۳۱ فروردین ۱۴۰۳ |۱۰ شوال ۱۴۴۵ | Apr 19, 2024
Palestinian gov’t slams Israeli incursions into Al-Aqsa Mosque

The Palestinian government on Sunday decried incursions by Israeli settlers and government ministers into East Jerusalems flashpoint Al-Aqsa Mosque compound. Meanwhile, a group of Israeli settlers attacked, on Monday at dawn, many homes in Orif village, south of Nablus, in the northern part of the occupied West Bank.

Hawzah News Agency (Occupied Territories of Palestine) - In a statement, government spokesman Youssef al-Mahmoud described the incursions as "part of an Israeli scheme to inflame the region by triggering a religious war”.

He described the repeated incursions as a "hellish crime".

 

 

On Sunday, Israeli Agriculture Minister Uri Ariel and dozens of Israeli settlers forced their way into the flashpoint compound.

Firas al-Dibs, head of the Public Relations and Media Department at the Islamic Endowment (Waqf), said that Ariel, along with dozens of Israeli settlers, stormed the Al-Aqsa Mosque compound under the heavy protection of Israeli forces.

 

 

Al-Dibs also mentioned that Ariel along with the Israeli settlers entered through the Moroccan Gate and toured the compound in a provocative fashion.

Al-Dibs added that a large number of Israeli forces were deployed across the compound.

 

 

Ariel had previously stormed the compound in September.

In another incident, Ghassan Daghlas, a Palestinian official who monitors Israel's activities in northern West Bank, said the Israeli settler assailants came from the Yitzhar colony, which was built on illegally confiscated Palestinian lands.

 

 

He added that the assailants hurled stones and objects at homes, in the eastern neighborhood of Orif village, south of Nablus, hundreds of meters away from the illegal colony.

Daghlas also said the colonists tried to burn an agricultural tractor, but were noticed before they managed to carry the attack out.

 

 

The official said the residents from the Local Guards Committees, which is a group of unarmed volunteers from the village, notice the assailants and chased them out of their village.

Owners of three of the attacked homes have been identified as Samir Hashash, Ahmad Shehada and Monir an-Nouri.

 

 

For Muslims, Al-Aqsa represents the world's third holiest site.
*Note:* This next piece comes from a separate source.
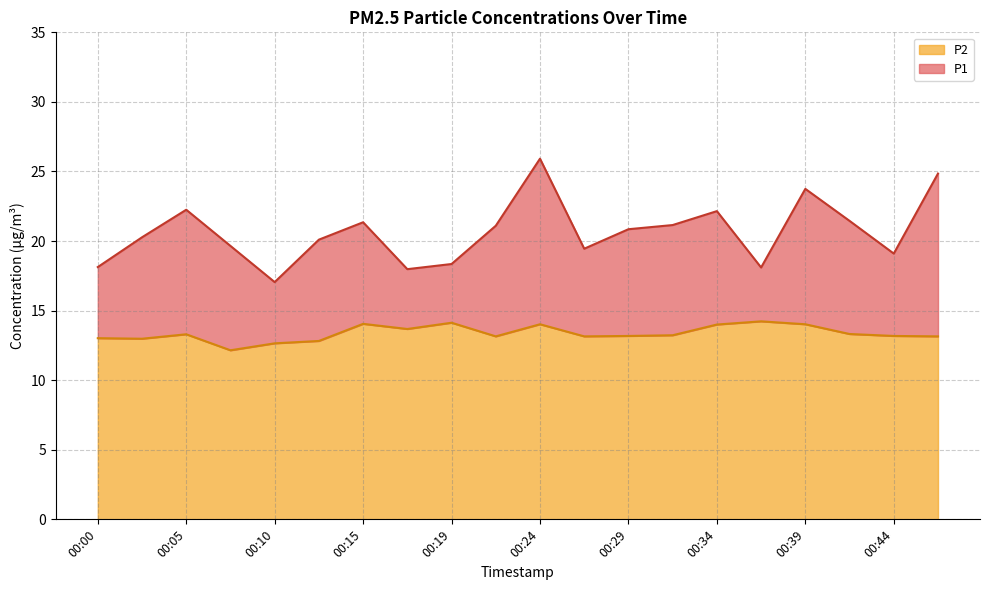

At which label does P1 reach its peak?

00:24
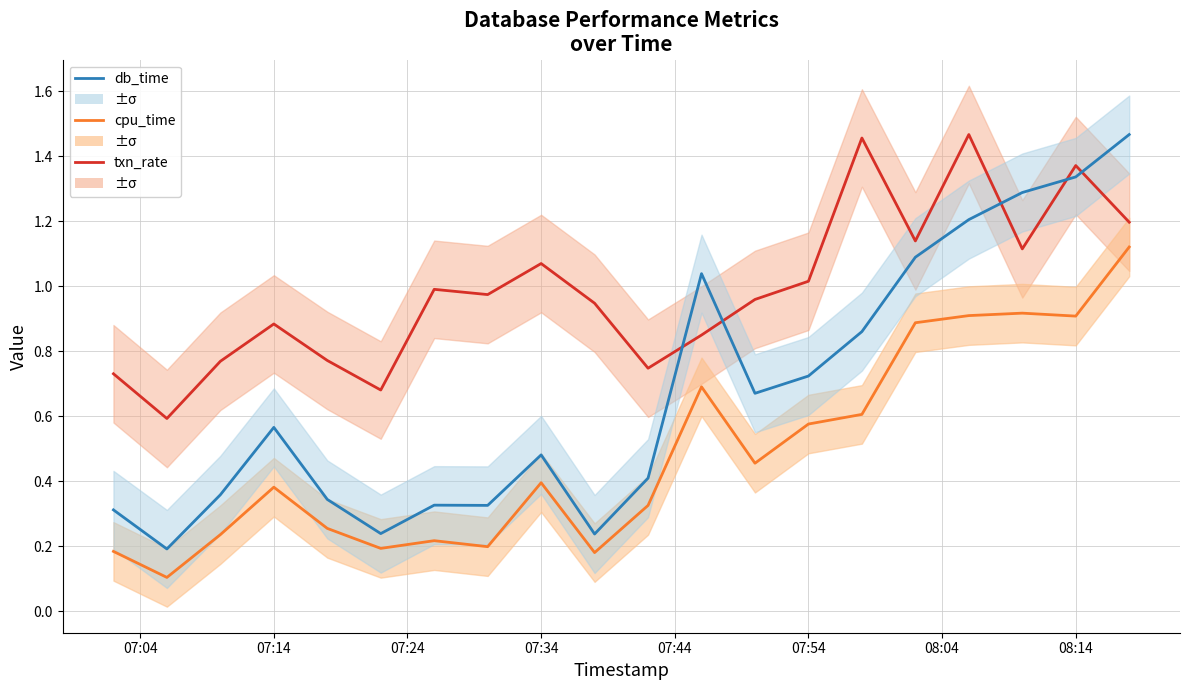

How many intersections are there between txn_rate and db_time?

5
Jews, for their part, refer to the area as the "Temple Mount," claiming it was the site of two Jewish temples in ancient times.
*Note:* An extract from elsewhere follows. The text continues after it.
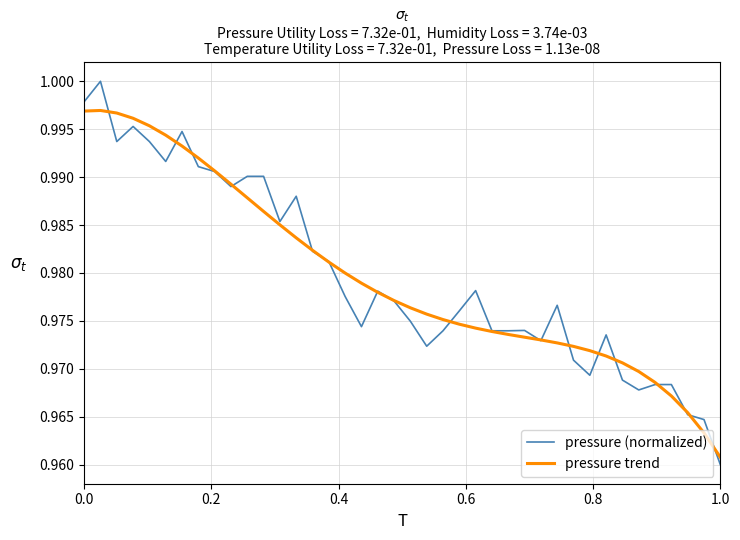

How many lines are shown in the chart?

2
Israel occupied East Jerusalem, in which the Al-Aqsa is located, during the 1967 Middle East War. It formally annexed the entire city in 1980, claiming it as its capital in a move never recognized by the international community.

 

 

In late 2015, Israeli Prime Minister Benjamin Netanyahu had banned government ministers and MPs from entering the Al-Aqsa compound in an effort to calm tensions that had erupted across the Israeli-occupied West Bank following repeated incursions by Jewish settlers into the site.

But in June, Netanyahu lifted the ban, allowing members of the Knesset (Israel's parliament) to visit the flashpoint site once every three months.